PASSAGE FOR REVIEW
====
# Need plans or ideas for Mission style dining room table



## jimofsanston (Oct 15, 2009)

My wife is placing an order for a mission style dining room table. Does anyone have plans for one or ideas? I am a what you may call a newbie. But this was in trade for a new work shop she let me build. Pay backs stink.


----------



## sbryan55 (Dec 8, 2007)

Jim, I wish I could help you with plans but I just do not have any and usually just generate my own. If you are up to challenge and are willing to brave a steep learning curve you might want to try downloading Sketchup. It is a free download and with the software you can design and build furniture in 3D as well as generating a cut list.

By the way this trade sets up a wonderful precedent- new piece of furniture for a new tool!! It doesn't get any better than that.


----------



## jlsmith5963 (Mar 26, 2009)

Sketchup also has a public domain warehouse where you can download all sort of models that others of decided to share. There is at least one recognizably mission style dining table in the warehouse. There is no info on what resources where used as precedent for the design.

Also when you have such a specific design request it can be useful to use google's image search function which can provide you with answer to the question 'What does one of these things look like?'. Although you arent likely to find any links to plans it can be a helpful starting point.

btw I download the dining room table and for some reason it comes in upside down, but it can just be flipped over in Sketchup, the tabletop measured 102"x44" with a height of 30".


----------



## a1Jim (Aug 9, 2008)

Try Fine woodworking .com


----------
====
THE TASK
Summarize the thread above on a Mission style dining table in two sentences. Rely solely on the thread above; draw on no other source.
====
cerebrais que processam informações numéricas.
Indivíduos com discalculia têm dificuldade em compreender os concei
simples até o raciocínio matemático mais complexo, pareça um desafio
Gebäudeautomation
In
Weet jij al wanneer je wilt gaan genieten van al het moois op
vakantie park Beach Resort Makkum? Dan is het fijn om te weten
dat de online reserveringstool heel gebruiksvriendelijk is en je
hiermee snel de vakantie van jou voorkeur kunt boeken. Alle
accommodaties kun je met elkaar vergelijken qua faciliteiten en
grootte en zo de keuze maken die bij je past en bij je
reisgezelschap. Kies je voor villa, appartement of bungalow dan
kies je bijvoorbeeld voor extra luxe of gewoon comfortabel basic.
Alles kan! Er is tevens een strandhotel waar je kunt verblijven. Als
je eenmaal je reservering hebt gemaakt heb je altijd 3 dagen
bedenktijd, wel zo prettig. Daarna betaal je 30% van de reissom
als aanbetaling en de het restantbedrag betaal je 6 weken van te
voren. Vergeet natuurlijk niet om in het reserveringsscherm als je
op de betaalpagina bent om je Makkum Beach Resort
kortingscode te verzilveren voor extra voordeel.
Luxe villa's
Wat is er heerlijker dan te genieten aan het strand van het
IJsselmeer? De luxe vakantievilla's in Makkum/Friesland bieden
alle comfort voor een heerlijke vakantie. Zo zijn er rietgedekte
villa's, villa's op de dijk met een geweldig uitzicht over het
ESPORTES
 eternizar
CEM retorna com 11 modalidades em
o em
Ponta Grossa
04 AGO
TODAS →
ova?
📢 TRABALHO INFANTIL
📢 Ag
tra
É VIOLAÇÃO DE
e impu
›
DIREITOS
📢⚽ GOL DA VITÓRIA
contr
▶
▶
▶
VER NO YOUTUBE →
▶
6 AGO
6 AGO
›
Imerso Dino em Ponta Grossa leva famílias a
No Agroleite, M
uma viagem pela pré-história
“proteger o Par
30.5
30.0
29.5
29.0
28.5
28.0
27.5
====
SOLVED PROBLEM
A self-described newbie asks for plans or ideas for a Mission style dining room table that his wife is ordering in return for letting him build a new workshop. Replies suggest designing one in the free Sketchup program, downloading a shared Mission style table model from its warehouse, using Google's image search for a starting point, and trying Fine woodworking .com.